◆ THE TASK: Output the data verbatim, minus the images.

··· DATA FOR ANALYSIS

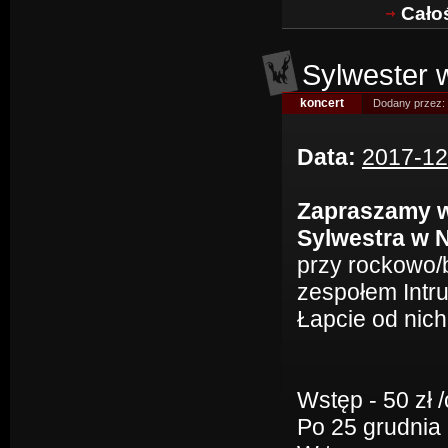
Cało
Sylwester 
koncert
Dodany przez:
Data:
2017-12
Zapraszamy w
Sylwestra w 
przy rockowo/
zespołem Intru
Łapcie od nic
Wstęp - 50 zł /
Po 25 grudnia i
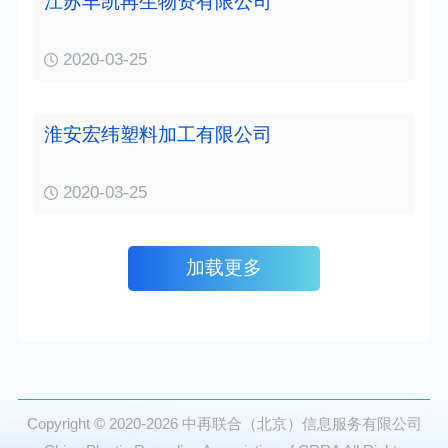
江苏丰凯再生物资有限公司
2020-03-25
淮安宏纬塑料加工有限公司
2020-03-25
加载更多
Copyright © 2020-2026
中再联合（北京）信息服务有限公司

······

◆ RESPONSE TO THIS TASK:
Cało
Sylwester 
koncert
Dodany przez:
Data:
2017-12
Zapraszamy w
Sylwestra w 
przy rockowo/
zespołem Intru
Łapcie od nic
Wstęp - 50 zł /
Po 25 grudnia i
江苏丰凯再生物资有限公司
2020-03-25
淮安宏纬塑料加工有限公司
2020-03-25
加载更多
Copyright © 2020-2026
中再联合（北京）信息服务有限公司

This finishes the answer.